Wannabe Lewis Hamiltons can get behind the wheel of fast cars, sports cars and supercars at Croft Circuit. Charlotte Bowe was invited to experience a day of thrills and spills on track

BEING flattened against the passenger seat of a racing car flying sideways around a bend is one way to spend a drizzly midweek morning.

There’s not much to indicate how fast the car is going other than blurred scenery and rain drops streaming off the windscreen.

The Caterham Seven carries a top speed of 130mph and it feels like we’re going roughly double that around Croft Circuit.

It’s impossible to tell this is the first experience day of the 2018 season at the North Yorkshire track – there’s certainly not a spec of race dust on the instructors.

“Can you believe I get paid to do this?” grinned the circuit’s resident Stig as we rumbled into the pits after an aptly-named high-speed passenger ride.

The entire three-hour Racing Car Addict experience offered by Croft was fast-paced from the first to the last lap, but it had started out slightly more sedately with a safety briefing for all would-be Lewis Hamilton’s taking to the track that day.

Following a quick registration at Croft’s offices, near Darlington, there was time to get a cup of tea from the catering van before around 25 of us gathered into a room that separated the paddock from the pits.

The Northern Echo:

ON TRACK: Reporter Charlotte Bowe with ARDS instructor Mick Kinghorn in Croft Circuit's Porsche Cayman

It was here we had our first glimpse of the very wet two-mile track. But not to worry, our tutor told us standing water and a slick surface were his favourite driving conditions... I wasn’t entirely convinced.

The informative briefing ended with drivers being told the structure of the day – three laps in a Porsche Cayman, five laps in a single-seater Formula Forward 2000 and five laps in a Ginetta G20.

But first – three familiarisation laps in a Peugeot 308.

Three of us clambered into the hatchback to get to know one of the longest circuits in the UK in the capable hands of a track tutor.

Afterwards, we were immediately invited to swap the Peugeot for the leather-clad driving seat of a gleaming white Porsche Cayman, capable of 171mph and reaching 60mph in five seconds.

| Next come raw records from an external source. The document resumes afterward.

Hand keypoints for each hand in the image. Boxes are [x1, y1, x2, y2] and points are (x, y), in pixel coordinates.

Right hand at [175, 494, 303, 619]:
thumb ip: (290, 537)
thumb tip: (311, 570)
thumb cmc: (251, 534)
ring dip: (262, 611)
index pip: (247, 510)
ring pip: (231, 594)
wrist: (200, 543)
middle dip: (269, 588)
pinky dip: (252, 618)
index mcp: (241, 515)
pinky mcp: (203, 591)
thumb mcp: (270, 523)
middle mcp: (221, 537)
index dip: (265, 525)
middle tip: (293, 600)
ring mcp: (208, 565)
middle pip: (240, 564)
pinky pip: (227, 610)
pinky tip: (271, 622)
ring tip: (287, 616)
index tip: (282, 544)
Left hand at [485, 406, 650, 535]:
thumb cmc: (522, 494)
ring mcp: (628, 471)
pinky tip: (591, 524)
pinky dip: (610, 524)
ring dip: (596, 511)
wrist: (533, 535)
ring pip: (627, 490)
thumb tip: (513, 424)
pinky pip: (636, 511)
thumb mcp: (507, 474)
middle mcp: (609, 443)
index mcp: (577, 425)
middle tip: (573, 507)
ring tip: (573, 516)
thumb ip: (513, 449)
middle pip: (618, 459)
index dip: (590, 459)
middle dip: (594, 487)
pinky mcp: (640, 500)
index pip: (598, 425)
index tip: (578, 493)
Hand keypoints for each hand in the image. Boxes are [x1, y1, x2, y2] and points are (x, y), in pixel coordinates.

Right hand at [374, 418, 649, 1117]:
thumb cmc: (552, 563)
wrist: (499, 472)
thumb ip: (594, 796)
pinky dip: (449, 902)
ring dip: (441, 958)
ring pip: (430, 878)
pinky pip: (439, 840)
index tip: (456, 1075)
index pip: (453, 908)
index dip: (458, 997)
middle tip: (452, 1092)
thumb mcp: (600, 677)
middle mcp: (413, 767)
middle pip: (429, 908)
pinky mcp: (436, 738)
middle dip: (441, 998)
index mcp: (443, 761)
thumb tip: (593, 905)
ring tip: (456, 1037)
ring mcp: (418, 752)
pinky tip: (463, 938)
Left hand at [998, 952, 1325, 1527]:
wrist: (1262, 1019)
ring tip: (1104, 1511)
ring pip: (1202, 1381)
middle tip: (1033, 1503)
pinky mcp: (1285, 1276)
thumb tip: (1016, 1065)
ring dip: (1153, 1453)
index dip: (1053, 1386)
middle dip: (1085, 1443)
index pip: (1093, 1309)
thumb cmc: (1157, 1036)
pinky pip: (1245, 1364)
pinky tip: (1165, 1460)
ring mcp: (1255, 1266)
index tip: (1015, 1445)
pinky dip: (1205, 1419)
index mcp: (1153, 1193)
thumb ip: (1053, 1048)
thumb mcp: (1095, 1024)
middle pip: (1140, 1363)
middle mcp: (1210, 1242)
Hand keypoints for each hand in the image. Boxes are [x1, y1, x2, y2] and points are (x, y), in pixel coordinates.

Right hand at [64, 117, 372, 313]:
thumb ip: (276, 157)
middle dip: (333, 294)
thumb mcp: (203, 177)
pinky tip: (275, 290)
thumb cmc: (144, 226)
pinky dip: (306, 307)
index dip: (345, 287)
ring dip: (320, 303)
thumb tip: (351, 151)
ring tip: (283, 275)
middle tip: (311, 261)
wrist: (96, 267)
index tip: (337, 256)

Mick Kinghorn, an Association of Racing Driver Schools-approved tutor, guided me through a quick seat adjust and we were off. At least I hadn’t stalled in front of dozens of friends and family waiting to see their loved ones behind the wheel of some furiously fast motors.

Switching from my 998cc Toyota Aygo to the two-litre Porsche was surprisingly easy, largely thanks to the clear guidance and

on-track tuition from Mick. Tight corners, chicanes and hairpins didn’t seem daunting.

But that was an entirely different story when I was handed a crash helmet and strapped into the narrow cockpit of a proper racing car.

The Northern Echo:

RACING: Behind the wheel of a Formula Forward 200 at Croft Circuit. Picture: TONY TODD

All those weekends spent watching Formula 1 and the countless hours playing video games had come down to this. The machine was rolled out of the pits by engineers, just like I’d seen hundreds of times before.

Ignition on, engine revving. And revving and revving. I couldn’t get out of first gear.

Thankfully, no one could see my red face underneath the helmet as I eventually got away and out onto the open track.

With confidence growing lap-on-lap, it was literally breath-taking to put the pedal to the metal and let the car power along the straights and nip the apexes of each turn.

The roar of the open-wheel formula racer was deafening and every bump or twitch was unmistakable in the car which has no brake assist or virtually any computer system most drivers rely on.

It’s definitely an experience every petrol head has to try.

The immediate feedback from the Formula Forward was more than matched by our next drive – the powerful open-topped two-seater Ginetta G20. Its incredible speed must be overcompensating for it not having any doors.

The Northern Echo:

FAST LANE: The Ginetta G20

The Ginetta felt like the single-seater’s bigger, badder brother. It was a neat combination of the Porsche’s bulk and the Formula racer’s raw attack.

It’s impossible not to beam beneath the crash helmet with the thrill and pride of an instructor telling you: “I think we have a racing driver on our hands”.

There was one more surprise up the sleeves of the welcoming team at Croft Circuit, who told me an instructor and the Caterham Seven were ready and waiting for one last ride.

Speechless and breathless after a blistering couple of passenger laps, I could only squeak when the pit crew asked how it went.

Slipping and sliding around a racing track is definitely one way to spend a weekday.